The Broncos will be skippered by Justin Hodges while for the Cowboys, Johnathan Thurston shares leadership duties with Matt Scott. It means regardless of who wins an Indigenous captain will lift the shield for the first time since Wests Tigers captain Scott Prince in 2005.
"It's another way of our game creating a first in the sporting environment in Australia," Widders told NRL.com.
"These guys can send a message to the wider community and also the Indigenous community just about confidence, self esteem, using your culture to make you stronger in a tough environment like rugby league, a professional environment.
"We've done a lot of work over the last few years in the welfare and education space to strengthen these players' connection back with their culture, making them leaders, helping them understand the environment of rugby league better and also how they can be strong in their Indigenous traditions and how they can use the positive stuff of the Aboriginal culture to help them today.
"JT's a strong person who's comfortable with where he is in life and what his background is and what he's been able to achieve and comfortable with the legacy he's going to leave behind," Widders said.
"It's a real reflection on some of the stuff we've done with these boys off the field and also how accepting the game is of Indigenous culture. The positive difference our boys can make in the game - hopefully that shows other people outside of our game these things can be achieved by working together."
Widders noted the recent Dally M medals saw Indigenous players take a virtual clean sweep of the best players with Thurston taking out best player, Ash Taylor best under-20s player and Jenni-Sue Hoepper best female player.

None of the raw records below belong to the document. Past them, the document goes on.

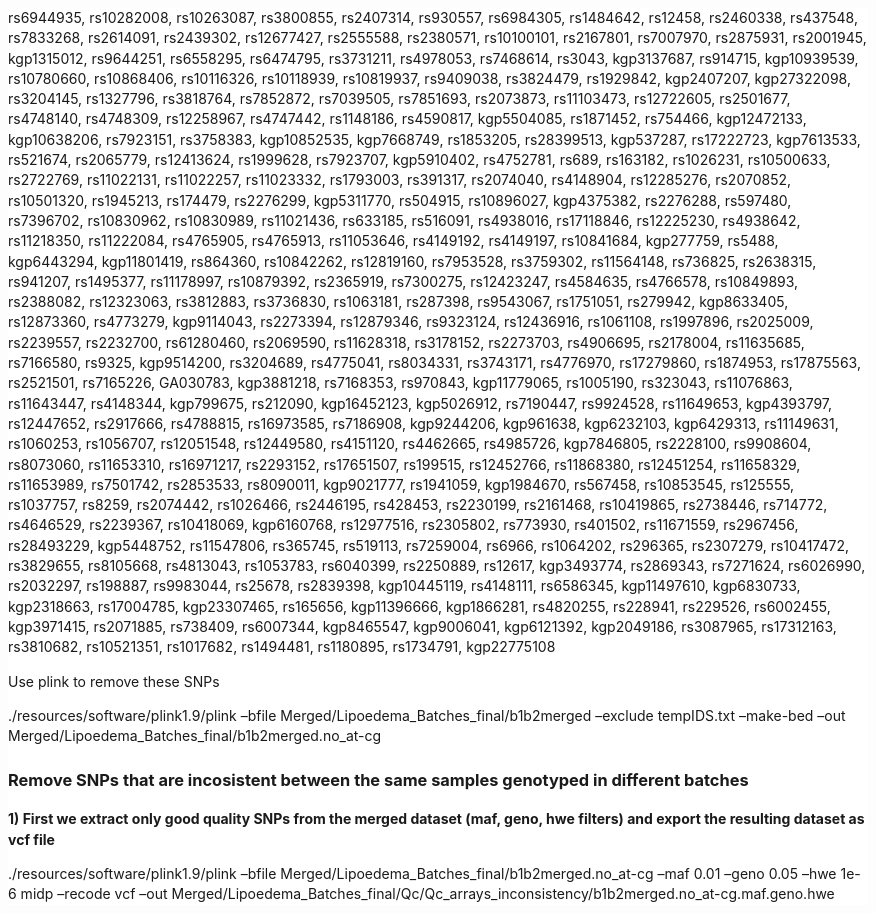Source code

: rs6944935, rs10282008, rs10263087, rs3800855, rs2407314, rs930557, rs6984305, rs1484642, rs12458, rs2460338, rs437548, rs7833268, rs2614091, rs2439302, rs12677427, rs2555588, rs2380571, rs10100101, rs2167801, rs7007970, rs2875931, rs2001945, kgp1315012, rs9644251, rs6558295, rs6474795, rs3731211, rs4978053, rs7468614, rs3043, kgp3137687, rs914715, kgp10939539, rs10780660, rs10868406, rs10116326, rs10118939, rs10819937, rs9409038, rs3824479, rs1929842, kgp2407207, kgp27322098, rs3204145, rs1327796, rs3818764, rs7852872, rs7039505, rs7851693, rs2073873, rs11103473, rs12722605, rs2501677, rs4748140, rs4748309, rs12258967, rs4747442, rs1148186, rs4590817, kgp5504085, rs1871452, rs754466, kgp12472133, kgp10638206, rs7923151, rs3758383, kgp10852535, kgp7668749, rs1853205, rs28399513, kgp537287, rs17222723, kgp7613533, rs521674, rs2065779, rs12413624, rs1999628, rs7923707, kgp5910402, rs4752781, rs689, rs163182, rs1026231, rs10500633, rs2722769, rs11022131, rs11022257, rs11023332, rs1793003, rs391317, rs2074040, rs4148904, rs12285276, rs2070852, rs10501320, rs1945213, rs174479, rs2276299, kgp5311770, rs504915, rs10896027, kgp4375382, rs2276288, rs597480, rs7396702, rs10830962, rs10830989, rs11021436, rs633185, rs516091, rs4938016, rs17118846, rs12225230, rs4938642, rs11218350, rs11222084, rs4765905, rs4765913, rs11053646, rs4149192, rs4149197, rs10841684, kgp277759, rs5488, kgp6443294, kgp11801419, rs864360, rs10842262, rs12819160, rs7953528, rs3759302, rs11564148, rs736825, rs2638315, rs941207, rs1495377, rs11178997, rs10879392, rs2365919, rs7300275, rs12423247, rs4584635, rs4766578, rs10849893, rs2388082, rs12323063, rs3812883, rs3736830, rs1063181, rs287398, rs9543067, rs1751051, rs279942, kgp8633405, rs12873360, rs4773279, kgp9114043, rs2273394, rs12879346, rs9323124, rs12436916, rs1061108, rs1997896, rs2025009, rs2239557, rs2232700, rs61280460, rs2069590, rs11628318, rs3178152, rs2273703, rs4906695, rs2178004, rs11635685, rs7166580, rs9325, kgp9514200, rs3204689, rs4775041, rs8034331, rs3743171, rs4776970, rs17279860, rs1874953, rs17875563, rs2521501, rs7165226, GA030783, kgp3881218, rs7168353, rs970843, kgp11779065, rs1005190, rs323043, rs11076863, rs11643447, rs4148344, kgp799675, rs212090, kgp16452123, kgp5026912, rs7190447, rs9924528, rs11649653, kgp4393797, rs12447652, rs2917666, rs4788815, rs16973585, rs7186908, kgp9244206, kgp961638, kgp6232103, kgp6429313, rs11149631, rs1060253, rs1056707, rs12051548, rs12449580, rs4151120, rs4462665, rs4985726, kgp7846805, rs2228100, rs9908604, rs8073060, rs11653310, rs16971217, rs2293152, rs17651507, rs199515, rs12452766, rs11868380, rs12451254, rs11658329, rs11653989, rs7501742, rs2853533, rs8090011, kgp9021777, rs1941059, kgp1984670, rs567458, rs10853545, rs125555, rs1037757, rs8259, rs2074442, rs1026466, rs2446195, rs428453, rs2230199, rs2161468, rs10419865, rs2738446, rs714772, rs4646529, rs2239367, rs10418069, kgp6160768, rs12977516, rs2305802, rs773930, rs401502, rs11671559, rs2967456, rs28493229, kgp5448752, rs11547806, rs365745, rs519113, rs7259004, rs6966, rs1064202, rs296365, rs2307279, rs10417472, rs3829655, rs8105668, rs4813043, rs1053783, rs6040399, rs2250889, rs12617, kgp3493774, rs2869343, rs7271624, rs6026990, rs2032297, rs198887, rs9983044, rs25678, rs2839398, kgp10445119, rs4148111, rs6586345, kgp11497610, kgp6830733, kgp2318663, rs17004785, kgp23307465, rs165656, kgp11396666, kgp1866281, rs4820255, rs228941, rs229526, rs6002455, kgp3971415, rs2071885, rs738409, rs6007344, kgp8465547, kgp9006041, kgp6121392, kgp2049186, rs3087965, rs17312163, rs3810682, rs10521351, rs1017682, rs1494481, rs1180895, rs1734791, kgp22775108

Use plink to remove these SNPs

./resources/software/plink1.9/plink –bfile
Merged/Lipoedema\_Batches\_final/b1b2merged –exclude tempIDS.txt
–make-bed –out Merged/Lipoedema\_Batches\_final/b1b2merged.no\_at-cg

### Remove SNPs that are incosistent between the same samples genotyped in different batches

**1) First we extract only good quality SNPs from the merged dataset
(maf, geno, hwe filters) and export the resulting dataset as vcf file**

./resources/software/plink1.9/plink –bfile
Merged/Lipoedema\_Batches\_final/b1b2merged.no\_at-cg –maf 0.01 –geno
0.05 –hwe 1e-6 midp –recode vcf –out
Merged/Lipoedema\_Batches\_final/Qc/Qc\_arrays\_inconsistency/b1b2merged.no\_at-cg.maf.geno.hwe
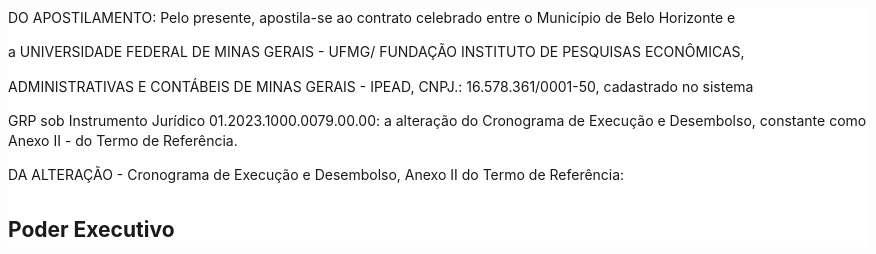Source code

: DO APOSTILAMENTO: Pelo presente, apostila-se ao contrato celebrado entre o Município de Belo Horizonte e

a  UNIVERSIDADE  FEDERAL  DE  MINAS  GERAIS  -  UFMG/  FUNDAÇÃO  INSTITUTO  DE PESQUISAS ECONÔMICAS,

ADMINISTRATIVAS E CONTÁBEIS DE MINAS GERAIS - IPEAD, CNPJ.: 16.578.361/0001-50, cadastrado no sistema

GRP sob Instrumento Jurídico 01.2023.1000.0079.00.00: a alteração do Cronograma de Execução e Desembolso, constante como Anexo II - do Termo de Referência.

DA ALTERAÇÃO - Cronograma de Execução e Desembolso, Anexo II do Termo de Referência:

## Poder Executivo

"These guys are really flourishing at the top level and it sends a great message to the kids," Widders said.
"I think there's a more important message where the rest of the country is seeing that rugby league must be doing something special with Indigenous people and they just continue to flourish and continue to do great things.

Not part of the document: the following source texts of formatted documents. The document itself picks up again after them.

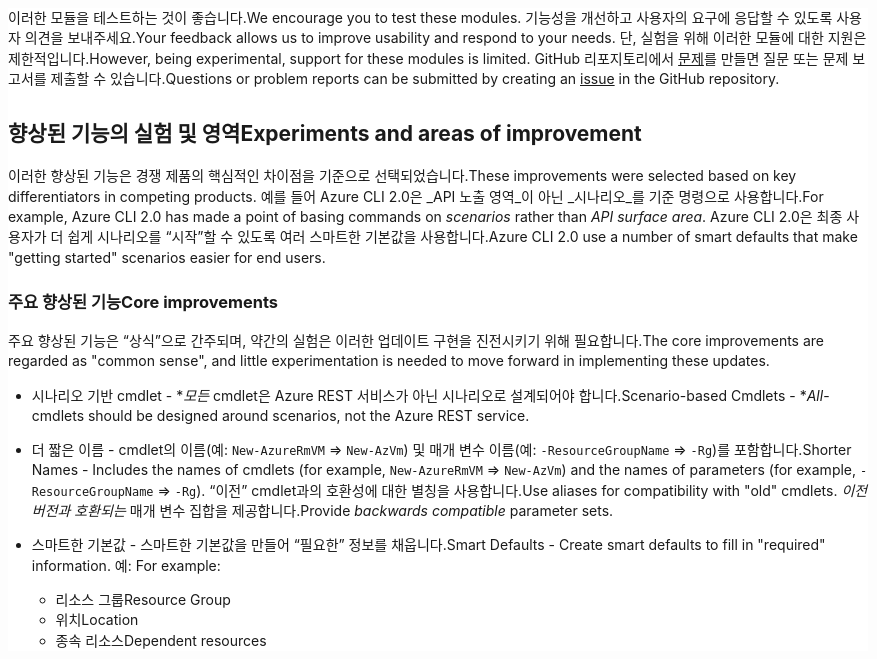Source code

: <span data-ttu-id="c3063-123">이러한 모듈을 테스트하는 것이 좋습니다.</span><span class="sxs-lookup"><span data-stu-id="c3063-123">We encourage you to test these modules.</span></span> <span data-ttu-id="c3063-124">기능성을 개선하고 사용자의 요구에 응답할 수 있도록 사용자 의견을 보내주세요.</span><span class="sxs-lookup"><span data-stu-id="c3063-124">Your feedback allows us to improve usability and respond to your needs.</span></span> <span data-ttu-id="c3063-125">단, 실험을 위해 이러한 모듈에 대한 지원은 제한적입니다.</span><span class="sxs-lookup"><span data-stu-id="c3063-125">However, being experimental, support for these modules is limited.</span></span> <span data-ttu-id="c3063-126">GitHub 리포지토리에서 [문제](https://github.com/Azure/azure-powershell/issues)를 만들면 질문 또는 문제 보고서를 제출할 수 있습니다.</span><span class="sxs-lookup"><span data-stu-id="c3063-126">Questions or problem reports can be submitted by creating an [issue](https://github.com/Azure/azure-powershell/issues) in the GitHub repository.</span></span>

## <a name="experiments-and-areas-of-improvement"></a><span data-ttu-id="c3063-127">향상된 기능의 실험 및 영역</span><span class="sxs-lookup"><span data-stu-id="c3063-127">Experiments and areas of improvement</span></span>

<span data-ttu-id="c3063-128">이러한 향상된 기능은 경쟁 제품의 핵심적인 차이점을 기준으로 선택되었습니다.</span><span class="sxs-lookup"><span data-stu-id="c3063-128">These improvements were selected based on key differentiators in competing products.</span></span> <span data-ttu-id="c3063-129">예를 들어 Azure CLI 2.0은 _API 노출 영역_이 아닌 _시나리오_를 기준 명령으로 사용합니다.</span><span class="sxs-lookup"><span data-stu-id="c3063-129">For example, Azure CLI 2.0 has made a point of basing commands on _scenarios_ rather than _API surface area_.</span></span>
<span data-ttu-id="c3063-130">Azure CLI 2.0은 최종 사용자가 더 쉽게 시나리오를 “시작”할 수 있도록 여러 스마트한 기본값을 사용합니다.</span><span class="sxs-lookup"><span data-stu-id="c3063-130">Azure CLI 2.0 use a number of smart defaults that make "getting started" scenarios easier for end users.</span></span>

### <a name="core-improvements"></a><span data-ttu-id="c3063-131">주요 향상된 기능</span><span class="sxs-lookup"><span data-stu-id="c3063-131">Core improvements</span></span>

<span data-ttu-id="c3063-132">주요 향상된 기능은 “상식”으로 간주되며, 약간의 실험은 이러한 업데이트 구현을 진전시키기 위해 필요합니다.</span><span class="sxs-lookup"><span data-stu-id="c3063-132">The core improvements are regarded as "common sense", and little experimentation is needed to move forward in implementing these updates.</span></span>

- <span data-ttu-id="c3063-133">시나리오 기반 cmdlet - \**모든* cmdlet은 Azure REST 서비스가 아닌 시나리오로 설계되어야 합니다.</span><span class="sxs-lookup"><span data-stu-id="c3063-133">Scenario-based Cmdlets - \**All*- cmdlets should be designed around scenarios, not the Azure REST service.</span></span>

- <span data-ttu-id="c3063-134">더 짧은 이름 - cmdlet의 이름(예: `New-AzureRmVM` => `New-AzVm`) 및 매개 변수 이름(예: `-ResourceGroupName` => `-Rg`)를 포함합니다.</span><span class="sxs-lookup"><span data-stu-id="c3063-134">Shorter Names - Includes the names of cmdlets (for example, `New-AzureRmVM` => `New-AzVm`) and the names of parameters (for example, `-ResourceGroupName` => `-Rg`).</span></span> <span data-ttu-id="c3063-135">“이전” cmdlet과의 호환성에 대한 별칭을 사용합니다.</span><span class="sxs-lookup"><span data-stu-id="c3063-135">Use aliases for compatibility with "old" cmdlets.</span></span> <span data-ttu-id="c3063-136">_이전 버전과 호환되는_ 매개 변수 집합을 제공합니다.</span><span class="sxs-lookup"><span data-stu-id="c3063-136">Provide _backwards compatible_ parameter sets.</span></span>

- <span data-ttu-id="c3063-137">스마트한 기본값 - 스마트한 기본값을 만들어 “필요한” 정보를 채웁니다.</span><span class="sxs-lookup"><span data-stu-id="c3063-137">Smart Defaults - Create smart defaults to fill in "required" information.</span></span> <span data-ttu-id="c3063-138">예: </span><span class="sxs-lookup"><span data-stu-id="c3063-138">For example:</span></span>
  - <span data-ttu-id="c3063-139">리소스 그룹</span><span class="sxs-lookup"><span data-stu-id="c3063-139">Resource Group</span></span>
  - <span data-ttu-id="c3063-140">위치</span><span class="sxs-lookup"><span data-stu-id="c3063-140">Location</span></span>
  - <span data-ttu-id="c3063-141">종속 리소스</span><span class="sxs-lookup"><span data-stu-id="c3063-141">Dependent resources</span></span>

"Our game's doing great things off the field with our Indigenous community with School to Work and these sorts of things. It gives the rest of the country an opportunity to look and go 'something special is going on there and they seem to get it right so maybe we can learn from them.'"
Widders said the growth and maturity shown by Hodges and Thurston – along with Rabbitohs skipper Greg Inglis – since their younger days was a great lesson for other young players like James Roberts and Blake Ferguson who have had their own troubled times but are now getting back on track.

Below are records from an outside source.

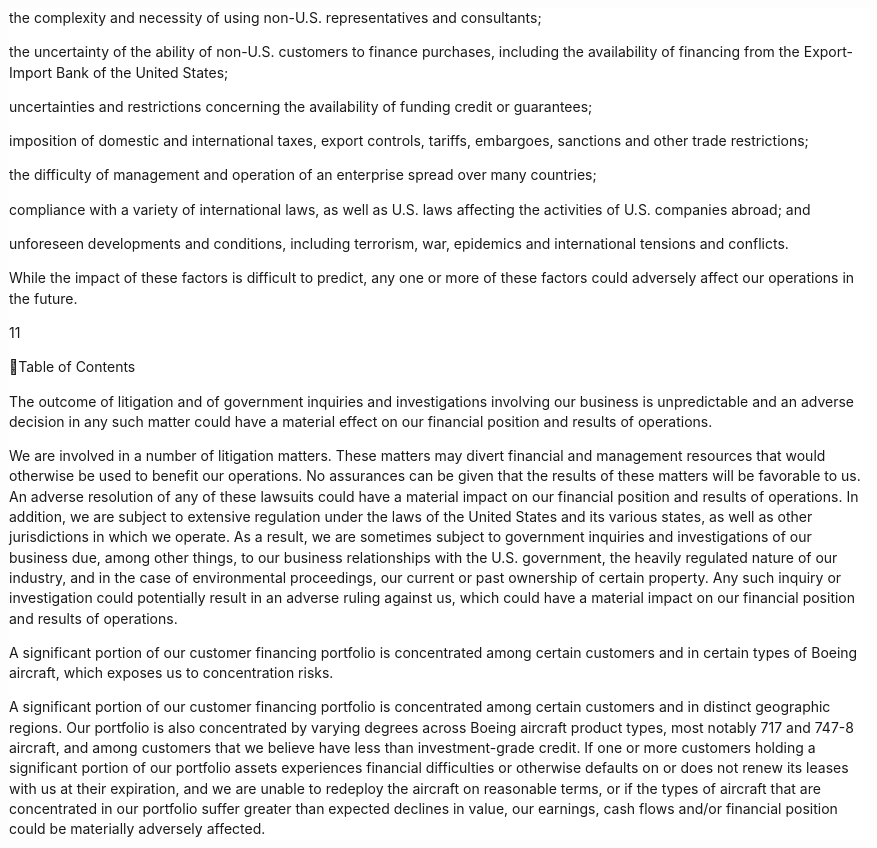 the complexity and necessity of using non-U.S. representatives and consultants;

the uncertainty of the ability of non-U.S. customers to finance purchases, including the availability of financing from the Export-Import Bank
of the United States;

uncertainties and restrictions concerning the availability of funding credit or guarantees;

imposition of domestic and international taxes, export controls, tariffs, embargoes, sanctions and other trade restrictions;

the difficulty of management and operation of an enterprise spread over many countries;

compliance with a variety of international laws, as well as U.S. laws affecting the activities of U.S. companies abroad; and

unforeseen developments and conditions, including terrorism, war, epidemics and international tensions and conflicts.

While the impact of these factors is difficult to predict, any one or more of these factors could adversely affect our operations in the future.

11

Table of Contents

The  outcome  of  litigation  and  of  government  inquiries  and  investigations  involving  our  business  is  unpredictable  and  an  adverse
decision in any such matter could have a material effect on our financial position and results of operations.

We are involved in a number of litigation matters. These matters may divert financial and management resources that would otherwise be used to
benefit our operations. No assurances can be given that the results of these matters will be favorable to us. An adverse resolution of any of these
lawsuits could have a material impact on our financial position and results of operations. In addition, we are subject to extensive regulation under the
laws  of  the  United  States  and  its  various  states,  as  well  as  other  jurisdictions  in  which  we  operate.  As  a  result,  we  are  sometimes  subject  to
government  inquiries  and  investigations  of  our  business  due,  among  other  things,  to  our  business  relationships  with  the  U.S.  government,  the
heavily regulated nature of our industry, and in the case of environmental proceedings, our current or past ownership of certain property. Any such
inquiry  or  investigation  could  potentially  result  in  an  adverse  ruling  against  us,  which  could  have  a  material  impact  on  our  financial  position  and
results of operations.

A significant portion of our customer financing portfolio is concentrated among certain customers and in certain types of Boeing aircraft,
which exposes us to concentration risks.

A significant portion of our customer financing portfolio is concentrated among certain customers and in distinct geographic regions. Our portfolio is
also  concentrated  by  varying  degrees  across  Boeing  aircraft  product  types,  most  notably  717  and  747-8  aircraft,  and  among  customers  that  we
believe have less than investment-grade credit. If one or more customers holding a significant portion of our portfolio assets experiences financial
difficulties or otherwise defaults on or does not renew its leases with us at their expiration, and we are unable to redeploy the aircraft on reasonable
terms, or if the types of aircraft that are concentrated in our portfolio suffer greater than expected declines in value, our earnings, cash flows and/or
financial position could be materially adversely affected.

"Because of the likes of JT, Greg Inglis and even a bloke like Hodgo leading the way, these guys can see what we represent, what we can do for our people, what difference we can make for our people, what difference we can make for our country as far as understanding our people and creating those environments where our people can thrive better, it's a good thing," he said.
"We can play a big part through rugby league in trying to make that difference. It shows the special relationship the game's always held with the Indigenous community and Indigenous people.
"It's a real good point to note the effect guys like JT, Greg Inglis, Hodgo, they weren't always perfect angels when they were young but the maturity they've shown, how far they've come as leaders, the work they continue to put in, it means a guy like James Roberts can turn his career around and make a Dally M team of the year and now James is on his journey.
"Things aren't always perfect for Aboriginal people and it's not always easy but these guys have shown they can be guiding light which changes the rest of these other fellas' careers and hopefully James and Fergo now will become the same thing for other players."
Widders said while there is still room for improvement the progress made in the NRL shows the game isn't fluking it and is doing a lot of things right.
"Culturally our game's learned a lot and come a long way in the last five or six years," he said.
"The camps we run, the cultural stuff we put in clubs, the rookie camps, all these things that our welfare and education teams put in place is starting to take effect in our game and there's results coming out the other end of it which has got to make the messages and all that even more powerful."